--- Available data ---
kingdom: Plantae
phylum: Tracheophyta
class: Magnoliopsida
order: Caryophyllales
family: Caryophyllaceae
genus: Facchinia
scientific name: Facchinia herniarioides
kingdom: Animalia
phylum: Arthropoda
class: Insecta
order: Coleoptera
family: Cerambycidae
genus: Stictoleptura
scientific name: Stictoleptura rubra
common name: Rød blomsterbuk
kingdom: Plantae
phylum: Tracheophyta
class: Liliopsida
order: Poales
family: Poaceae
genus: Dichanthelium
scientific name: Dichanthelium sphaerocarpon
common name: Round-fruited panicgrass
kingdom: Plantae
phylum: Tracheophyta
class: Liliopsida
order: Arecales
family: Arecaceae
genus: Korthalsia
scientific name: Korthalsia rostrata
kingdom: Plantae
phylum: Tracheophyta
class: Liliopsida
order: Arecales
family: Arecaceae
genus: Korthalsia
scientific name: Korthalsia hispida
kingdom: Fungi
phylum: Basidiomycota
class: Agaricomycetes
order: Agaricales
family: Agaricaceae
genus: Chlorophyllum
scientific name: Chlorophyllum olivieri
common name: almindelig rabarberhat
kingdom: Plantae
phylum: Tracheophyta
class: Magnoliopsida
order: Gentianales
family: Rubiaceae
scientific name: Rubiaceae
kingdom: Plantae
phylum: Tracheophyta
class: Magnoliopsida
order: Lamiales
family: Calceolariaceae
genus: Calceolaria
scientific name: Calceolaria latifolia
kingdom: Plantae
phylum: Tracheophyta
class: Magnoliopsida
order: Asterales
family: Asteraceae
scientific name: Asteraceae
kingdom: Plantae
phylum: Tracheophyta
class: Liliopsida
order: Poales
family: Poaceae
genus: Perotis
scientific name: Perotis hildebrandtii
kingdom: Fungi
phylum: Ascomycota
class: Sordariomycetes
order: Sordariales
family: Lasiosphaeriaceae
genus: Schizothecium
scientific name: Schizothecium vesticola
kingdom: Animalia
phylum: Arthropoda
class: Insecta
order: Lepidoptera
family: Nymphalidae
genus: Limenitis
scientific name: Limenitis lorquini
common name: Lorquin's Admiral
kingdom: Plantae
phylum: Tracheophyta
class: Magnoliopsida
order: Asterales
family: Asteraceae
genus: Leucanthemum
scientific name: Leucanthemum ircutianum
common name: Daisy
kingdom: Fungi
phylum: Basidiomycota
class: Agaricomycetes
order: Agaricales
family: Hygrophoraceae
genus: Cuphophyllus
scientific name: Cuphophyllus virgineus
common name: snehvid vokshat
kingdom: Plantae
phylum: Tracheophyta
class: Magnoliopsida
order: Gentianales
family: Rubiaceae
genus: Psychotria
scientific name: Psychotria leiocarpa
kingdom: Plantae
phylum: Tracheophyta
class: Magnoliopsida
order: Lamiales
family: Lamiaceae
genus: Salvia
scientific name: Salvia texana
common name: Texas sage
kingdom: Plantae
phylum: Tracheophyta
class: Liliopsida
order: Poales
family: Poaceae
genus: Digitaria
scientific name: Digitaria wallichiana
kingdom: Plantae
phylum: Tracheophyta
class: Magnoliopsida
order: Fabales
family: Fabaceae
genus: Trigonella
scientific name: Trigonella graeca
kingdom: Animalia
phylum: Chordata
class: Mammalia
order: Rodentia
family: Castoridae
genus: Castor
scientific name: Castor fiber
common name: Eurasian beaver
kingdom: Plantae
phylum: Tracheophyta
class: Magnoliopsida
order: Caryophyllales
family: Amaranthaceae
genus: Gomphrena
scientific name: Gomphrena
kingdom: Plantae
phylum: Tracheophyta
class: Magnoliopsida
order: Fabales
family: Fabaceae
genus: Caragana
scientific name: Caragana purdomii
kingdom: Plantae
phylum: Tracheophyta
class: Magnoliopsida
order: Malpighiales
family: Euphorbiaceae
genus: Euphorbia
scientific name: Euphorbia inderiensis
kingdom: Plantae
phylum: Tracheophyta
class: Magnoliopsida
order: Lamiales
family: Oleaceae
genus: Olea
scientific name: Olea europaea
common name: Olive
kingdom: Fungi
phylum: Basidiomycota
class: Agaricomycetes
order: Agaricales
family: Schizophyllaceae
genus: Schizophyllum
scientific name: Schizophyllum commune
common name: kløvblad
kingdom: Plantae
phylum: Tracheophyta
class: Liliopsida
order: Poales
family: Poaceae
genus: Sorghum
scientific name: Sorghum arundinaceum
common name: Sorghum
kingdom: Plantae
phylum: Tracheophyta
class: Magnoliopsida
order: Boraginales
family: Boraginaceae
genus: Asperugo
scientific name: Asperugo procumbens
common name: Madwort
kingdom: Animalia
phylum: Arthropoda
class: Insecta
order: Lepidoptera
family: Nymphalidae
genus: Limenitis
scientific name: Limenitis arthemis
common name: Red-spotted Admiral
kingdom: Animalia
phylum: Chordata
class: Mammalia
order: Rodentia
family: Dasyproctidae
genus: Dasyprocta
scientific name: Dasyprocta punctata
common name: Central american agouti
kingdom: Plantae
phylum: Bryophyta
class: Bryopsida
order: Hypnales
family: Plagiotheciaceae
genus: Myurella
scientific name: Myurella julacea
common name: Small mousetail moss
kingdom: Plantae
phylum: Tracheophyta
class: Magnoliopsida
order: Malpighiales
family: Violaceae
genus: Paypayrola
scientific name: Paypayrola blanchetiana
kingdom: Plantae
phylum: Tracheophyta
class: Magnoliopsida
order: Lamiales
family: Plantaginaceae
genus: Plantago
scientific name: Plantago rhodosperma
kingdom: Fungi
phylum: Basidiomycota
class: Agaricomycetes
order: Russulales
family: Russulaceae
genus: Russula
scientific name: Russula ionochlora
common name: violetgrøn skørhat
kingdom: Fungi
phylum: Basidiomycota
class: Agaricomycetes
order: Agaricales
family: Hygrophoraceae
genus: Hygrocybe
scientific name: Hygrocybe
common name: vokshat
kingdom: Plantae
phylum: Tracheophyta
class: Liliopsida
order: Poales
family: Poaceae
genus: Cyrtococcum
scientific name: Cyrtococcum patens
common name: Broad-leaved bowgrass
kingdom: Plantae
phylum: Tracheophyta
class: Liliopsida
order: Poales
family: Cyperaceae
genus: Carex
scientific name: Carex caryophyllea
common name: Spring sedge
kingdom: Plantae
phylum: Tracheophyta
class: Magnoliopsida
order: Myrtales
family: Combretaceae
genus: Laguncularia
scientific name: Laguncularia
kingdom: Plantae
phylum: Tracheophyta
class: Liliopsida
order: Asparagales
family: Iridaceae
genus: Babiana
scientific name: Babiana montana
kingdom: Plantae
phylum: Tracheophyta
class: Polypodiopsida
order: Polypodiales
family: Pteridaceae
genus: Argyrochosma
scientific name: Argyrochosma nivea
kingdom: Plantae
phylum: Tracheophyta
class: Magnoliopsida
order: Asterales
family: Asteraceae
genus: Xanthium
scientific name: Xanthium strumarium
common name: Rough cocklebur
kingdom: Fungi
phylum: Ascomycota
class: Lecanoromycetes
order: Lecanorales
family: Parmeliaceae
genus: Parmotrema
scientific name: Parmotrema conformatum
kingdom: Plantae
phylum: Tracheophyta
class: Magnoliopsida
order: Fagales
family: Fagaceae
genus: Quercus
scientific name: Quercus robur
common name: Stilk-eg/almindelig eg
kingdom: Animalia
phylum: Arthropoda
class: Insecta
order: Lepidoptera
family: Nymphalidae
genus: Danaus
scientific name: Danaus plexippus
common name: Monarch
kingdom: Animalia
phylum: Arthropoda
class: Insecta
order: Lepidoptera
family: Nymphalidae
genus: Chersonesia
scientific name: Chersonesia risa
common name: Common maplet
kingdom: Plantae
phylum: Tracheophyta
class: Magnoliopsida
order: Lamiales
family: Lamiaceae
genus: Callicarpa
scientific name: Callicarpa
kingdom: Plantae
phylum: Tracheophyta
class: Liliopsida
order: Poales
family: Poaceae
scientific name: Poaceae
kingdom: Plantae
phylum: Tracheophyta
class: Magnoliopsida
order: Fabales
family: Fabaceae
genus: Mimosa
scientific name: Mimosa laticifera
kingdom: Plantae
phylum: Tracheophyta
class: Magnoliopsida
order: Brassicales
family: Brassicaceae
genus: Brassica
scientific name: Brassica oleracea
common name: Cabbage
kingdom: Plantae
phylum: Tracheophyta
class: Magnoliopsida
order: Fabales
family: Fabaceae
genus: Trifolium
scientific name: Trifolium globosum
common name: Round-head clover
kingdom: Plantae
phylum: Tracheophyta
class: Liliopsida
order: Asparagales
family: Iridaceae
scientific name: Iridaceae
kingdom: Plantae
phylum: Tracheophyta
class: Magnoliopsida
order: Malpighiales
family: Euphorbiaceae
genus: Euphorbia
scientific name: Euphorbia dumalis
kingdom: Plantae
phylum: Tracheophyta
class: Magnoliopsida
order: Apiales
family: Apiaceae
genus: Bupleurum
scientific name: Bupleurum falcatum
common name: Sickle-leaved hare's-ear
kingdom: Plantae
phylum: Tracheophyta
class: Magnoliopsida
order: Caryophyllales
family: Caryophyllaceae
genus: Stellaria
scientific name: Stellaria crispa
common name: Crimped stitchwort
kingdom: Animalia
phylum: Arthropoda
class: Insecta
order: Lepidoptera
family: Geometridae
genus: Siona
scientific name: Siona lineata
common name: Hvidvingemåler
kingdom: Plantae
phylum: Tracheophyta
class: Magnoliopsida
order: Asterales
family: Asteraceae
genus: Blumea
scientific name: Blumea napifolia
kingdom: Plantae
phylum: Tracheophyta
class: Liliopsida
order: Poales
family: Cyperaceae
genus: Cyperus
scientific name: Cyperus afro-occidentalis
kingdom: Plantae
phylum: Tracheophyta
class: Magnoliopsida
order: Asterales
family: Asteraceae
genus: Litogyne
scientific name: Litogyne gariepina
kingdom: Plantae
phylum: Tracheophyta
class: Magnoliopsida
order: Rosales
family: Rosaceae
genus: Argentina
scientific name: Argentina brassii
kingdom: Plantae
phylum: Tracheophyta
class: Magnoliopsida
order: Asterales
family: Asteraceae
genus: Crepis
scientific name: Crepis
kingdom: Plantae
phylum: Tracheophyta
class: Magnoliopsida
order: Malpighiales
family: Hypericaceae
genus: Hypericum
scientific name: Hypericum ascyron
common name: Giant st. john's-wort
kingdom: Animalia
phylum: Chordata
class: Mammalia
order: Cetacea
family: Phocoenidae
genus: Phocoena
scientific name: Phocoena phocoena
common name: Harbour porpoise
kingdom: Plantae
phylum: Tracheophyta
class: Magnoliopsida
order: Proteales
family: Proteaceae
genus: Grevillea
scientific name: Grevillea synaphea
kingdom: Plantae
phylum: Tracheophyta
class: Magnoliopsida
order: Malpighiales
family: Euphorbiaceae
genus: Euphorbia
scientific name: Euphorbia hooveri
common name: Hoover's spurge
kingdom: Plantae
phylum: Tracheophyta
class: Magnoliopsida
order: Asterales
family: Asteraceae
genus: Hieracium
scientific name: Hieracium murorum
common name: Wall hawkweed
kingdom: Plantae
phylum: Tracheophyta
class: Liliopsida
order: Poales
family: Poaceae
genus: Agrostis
---
** Directions for this task **
Copy the lines above word for word, beginning with the first line and stopping after the line that contains "genus: Calceolaria".

** Response below **
kingdom: Plantae
phylum: Tracheophyta
class: Magnoliopsida
order: Caryophyllales
family: Caryophyllaceae
genus: Facchinia
scientific name: Facchinia herniarioides
kingdom: Animalia
phylum: Arthropoda
class: Insecta
order: Coleoptera
family: Cerambycidae
genus: Stictoleptura
scientific name: Stictoleptura rubra
common name: Rød blomsterbuk
kingdom: Plantae
phylum: Tracheophyta
class: Liliopsida
order: Poales
family: Poaceae
genus: Dichanthelium
scientific name: Dichanthelium sphaerocarpon
common name: Round-fruited panicgrass
kingdom: Plantae
phylum: Tracheophyta
class: Liliopsida
order: Arecales
family: Arecaceae
genus: Korthalsia
scientific name: Korthalsia rostrata
kingdom: Plantae
phylum: Tracheophyta
class: Liliopsida
order: Arecales
family: Arecaceae
genus: Korthalsia
scientific name: Korthalsia hispida
kingdom: Fungi
phylum: Basidiomycota
class: Agaricomycetes
order: Agaricales
family: Agaricaceae
genus: Chlorophyllum
scientific name: Chlorophyllum olivieri
common name: almindelig rabarberhat
kingdom: Plantae
phylum: Tracheophyta
class: Magnoliopsida
order: Gentianales
family: Rubiaceae
scientific name: Rubiaceae
kingdom: Plantae
phylum: Tracheophyta
class: Magnoliopsida
order: Lamiales
family: Calceolariaceae
genus: Calceolaria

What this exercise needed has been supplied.